Gaza’s Fragile Lifeline
Archive/Al Jazeera.
In Gaza, amid the dust and the wreckage, a nurse kneels beside a child holding out a tiny arm. A vaccine vial, once routine, now feels like a treasure.
UNICEF’s new campaign aims to reach 40,000 toddlers who missed their shots during two years of war. Before the fighting, Gaza’s vaccination coverage was almost universal. Now, it has fallen below 70%, the line that keeps outbreaks at bay.
Of 55 clinics, 31 have been destroyed or damaged.
“We used to worry about schedules,” says a health worker. “Now we worry about electricity.”
The operation, launched over the weekend, is meant to unfold in three waves, this month, December, and January if fuel and supplies hold out.
Trucks carrying 1.6 million syringes sit just beyond the border, waiting for clearance. Inside the Strip, power cuts threaten refrigeration systems and hospital generators.

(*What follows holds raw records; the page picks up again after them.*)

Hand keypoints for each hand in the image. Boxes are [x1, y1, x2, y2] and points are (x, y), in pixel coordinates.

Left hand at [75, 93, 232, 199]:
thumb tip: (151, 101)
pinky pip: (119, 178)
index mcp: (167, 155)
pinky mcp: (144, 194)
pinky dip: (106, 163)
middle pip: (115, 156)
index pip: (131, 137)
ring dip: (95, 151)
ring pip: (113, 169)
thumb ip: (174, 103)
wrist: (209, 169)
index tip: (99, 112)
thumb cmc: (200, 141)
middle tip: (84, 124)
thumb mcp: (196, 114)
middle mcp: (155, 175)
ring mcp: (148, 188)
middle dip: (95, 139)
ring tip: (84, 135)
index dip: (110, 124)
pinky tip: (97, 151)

The UN has delivered enough fuel, for now, to keep bakeries and water plants running. Bread is baked daily in 19 UN-supported bakeries; the loaves disappear faster than they rise. Food parcels reach only a fraction of those in need.
The guns have quieted, at least for the moment. But in Gaza’s clinics, another kind of battle continues, one fought not with weapons, but with patience, needles, and hope that the ceasefire holds long enough to save a generation.